Another example is the thunderstorm which causes Blanky to be blown away.
Near the beginning of the film, the Air Conditioner becomes so angry that he overheats, blows up, and dies, but is then repaired by Rob near the end.
Toaster has a dream where he is being chased by an evil clown, a popular horror film character. The clown is a firefighter, trapping Toaster near a bathtub and throwing metal forks at him, things which are fatal to toasters including electrocution.
Another frightening scene includes Elmo disassembling the blender—much to the horror of the appliances.
In one scene, a flower mistakes its reflection on Toaster's face for another one. He tries explaining to it that it's just a reflection and leaves. Upon looking back at it, he notices it drooping its head in depression and shedding a petal as if shedding a tear.
The appliances nearly drown in a mudhole but are saved by Elmo.
Home media release
- Main article: The Brave Little Toaster (video)
- This film is G rated by the MPAA.
- Disney only owns the home video rights to this film in Region 1, ITC Entertainment was the initial distributor for the film in the UK, while Prism Leisure released the film on home video.
- The DVD by Disney is a direct port over from the LaserDisc, while Prism Leisure used a remaster version of the film.
- Jon Lovitz, the voice of Radio, and Phil Hartman, the voice of Air Conditioner, both starred on Saturday Night Live during the making of this film.
- "A113", the number that appeared on the Master's Door at his apartment was the number of John Lasseter's room at CAL Arts College.
- It has since appeared in every Pixar film as a reference to the same studio room.

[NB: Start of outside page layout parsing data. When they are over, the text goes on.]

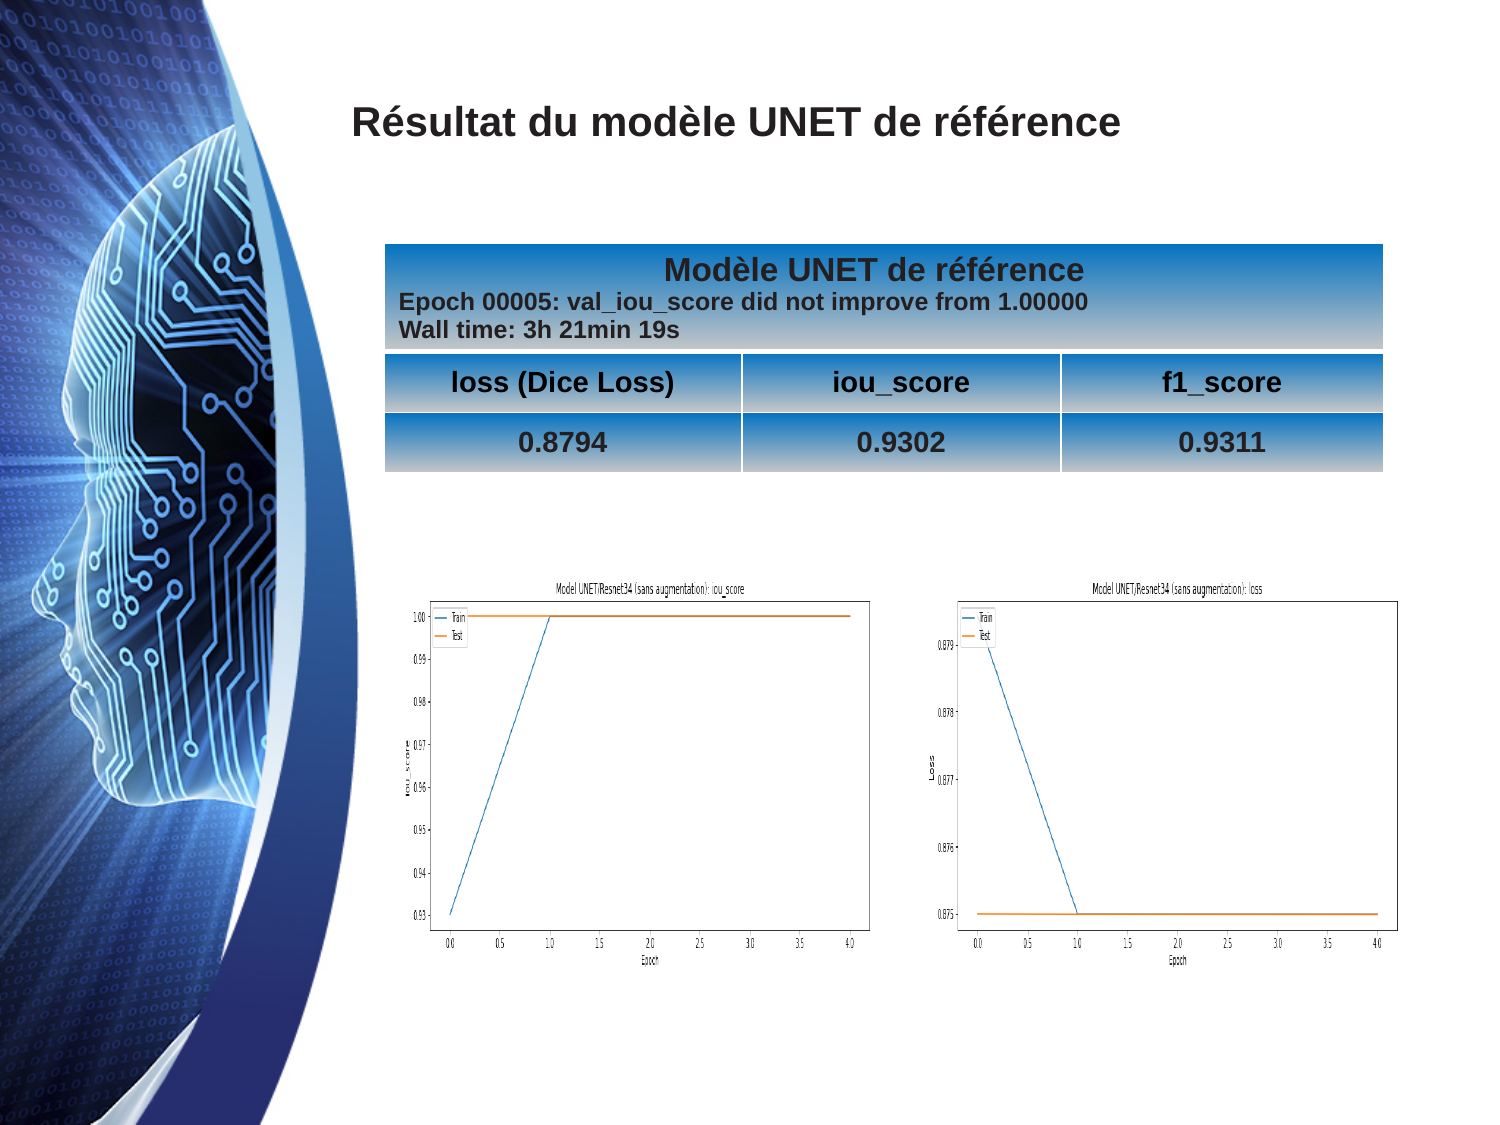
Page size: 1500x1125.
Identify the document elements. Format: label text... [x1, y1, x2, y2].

table_cell iou_score [743, 354, 1060, 412]
table_cell 0.8794 [385, 413, 741, 472]
title Résultat du modèle UNET de référence [336, 66, 1270, 174]
picture [0, 0, 1500, 1125]
table_cell 0.9311 [1062, 413, 1383, 472]
table_cell 0.9302 [743, 413, 1060, 472]
table_cell loss (Dice Loss) [385, 354, 741, 412]
table_header Modèle UNET de référence Epoch 00005: val_iou_score did not improve from 1.00000 Wall time: 3h 21min 19s [385, 244, 1383, 349]
table_cell f1_score [1062, 354, 1383, 412]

Differences from the novel
- In the novel, the appliances refer to themselves as "its", instead of genders.
- In the novel, the character of Air Conditioner is only mentioned in passing as having died when it passed its expiration date, while in the film he dies from overheating, and is later repaired and revived.
- Blanky was originally rescued from the tree by two squirrels.
- The vacuum's name was changed from "Hoover" to "Kirby", and was the original leader of the group, but then, the Toaster takes his place.
- The Cutting-Edge Appliances are sometimes mischievous in the film.
- The gang originally encounters a river, and they use a the Boat to cross it, while in the film, they, along with Junko, encounter a waterfall, and they form into a chain in an attempt to cross it, with the office chair.
- Aside from Ernie and the City Machines, the other characters that were planned to be in the film but never appeared include Harold, Marjorie, the Ballerina, the Telephone, the (other) Blender, the Fox, the Elevator Doors, the Compact Car, the Boat, and five more Cutting-Edge Appliances.
- The original ending was notably different from the film: the appliances find a new owner, the Ballerina, rather than Rob, to live with.